Vic’s elder brother Bob was in the Army from the very beginning. He had not long been married, and had left the family home in Coleshill, taking a flat at Hazlemere. He was drafted to France just as the Germans were sweeping across towards the Channel.

Bob’s unit had retreated across France until they came to St Malo, hoping to find a ship. But the port was closed and the last ship had gone. A small group of them laid up in a wood close to the town. The German soldiers were so close that their Sergeant told them not even to breathe. They decided that their best chance was to split up and make towards Brest in the hope that there might be a ship from there.

Bob walked west for five days non-stop, and at last came near to Brest. He met a Military Policeman on the road, who said “Keep going lad. It’s only half a mile now, and Jerry’s very close.” It was the last ship in port, and he got aboard just as it started to move.

Eventually he got back to England, and was immediately given a week’s leave. During the chaos in France his mother had been told that he was ‘Missing Presumed Dead’. There was no time for him to contact home en route, and soon he reached Amersham Station, and set out in the dark to walk to Hazlemere and his wife. He did not find her there, and uncertain what to do, he set off back towards Coleshill.

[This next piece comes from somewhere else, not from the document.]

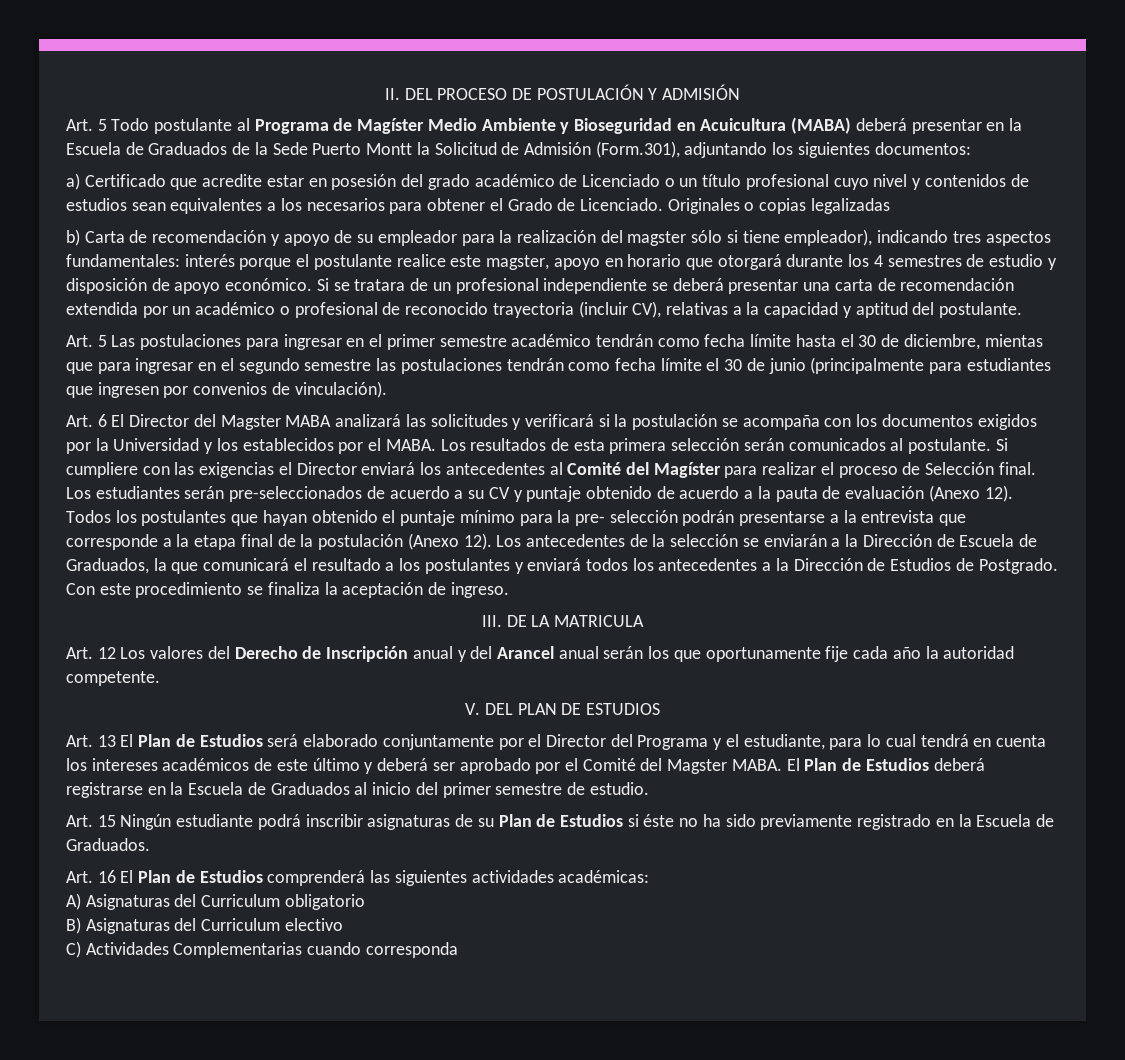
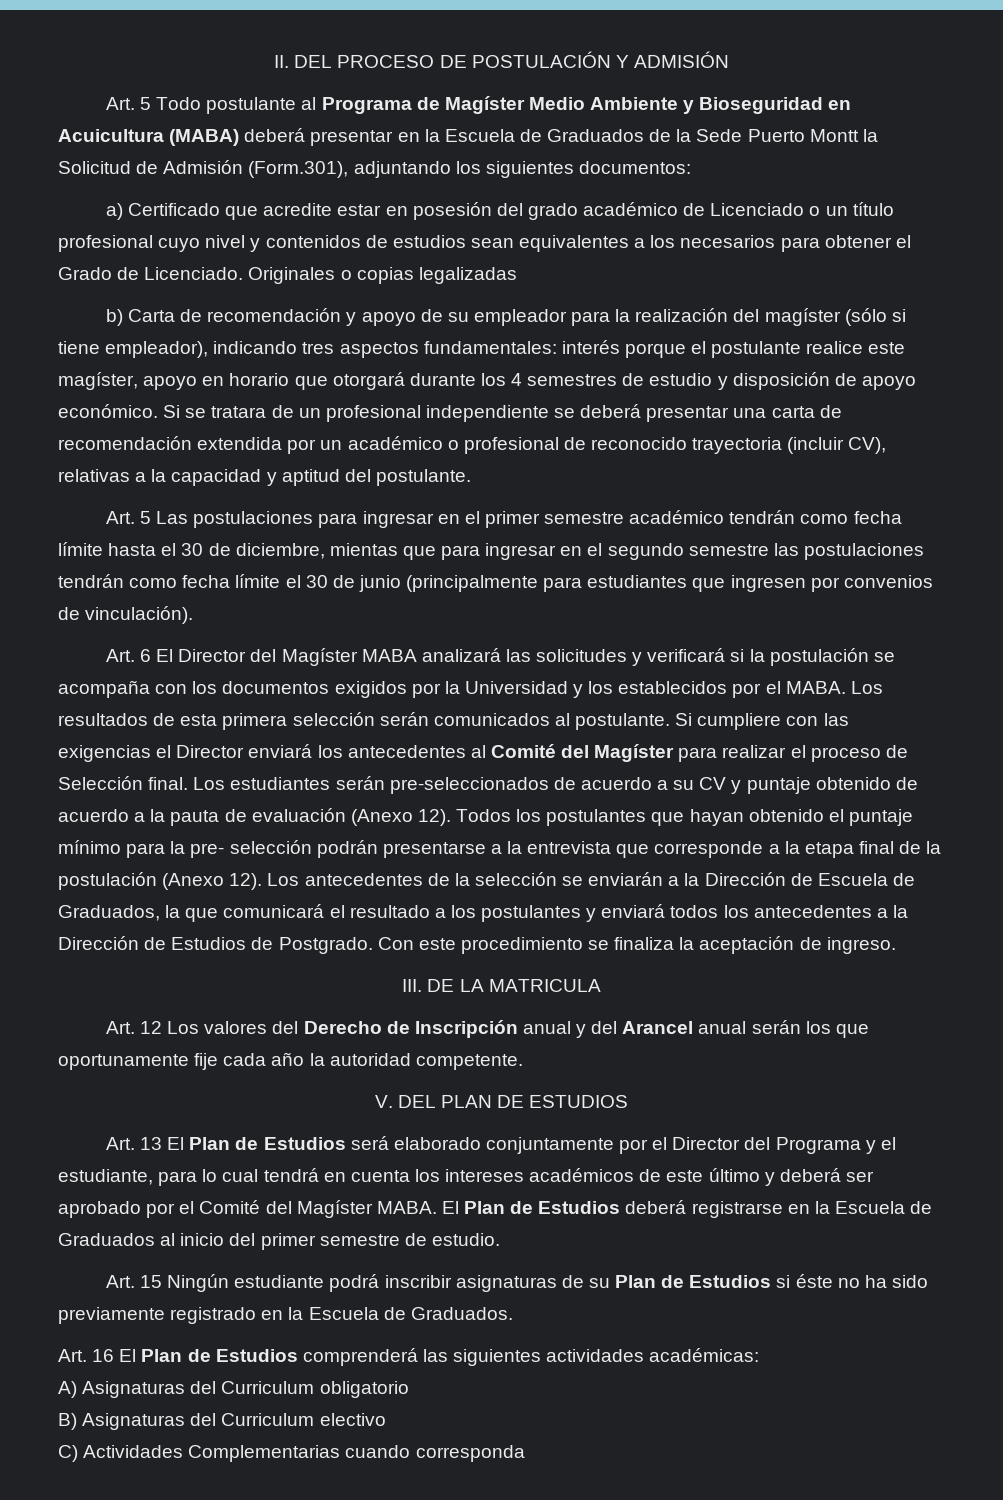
[627,230,723,246] magster sólo -> [764,308,887,326] magíster (sólo
[486,255,550,270] magster, -> [58,372,138,390] magíster,
[220,415,281,430] Magster -> [281,648,358,666] Magíster
[667,759,728,774] Magster -> [296,1200,373,1218] Magíster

In Village Road Bob’s mother and a brother were standing in the dark looking over towards London, as they often did, watching the Blitz - the red glow of the fires, and the searchlights sweeping the night sky.
Suddenly Mrs Payne said “That’s Bob’s footsteps !”
“What do you mean, mother ?”
That’s Bob’s footsteps !” said very firmly. And of course it was.

When he asked where he could find his wife, he was told she had moved to Winchmore Hill. “I’d best be off then.” But he finally gave in at his mother’s “You’re not walking another step tonight, Bob. You’ll be staying here until the morning!”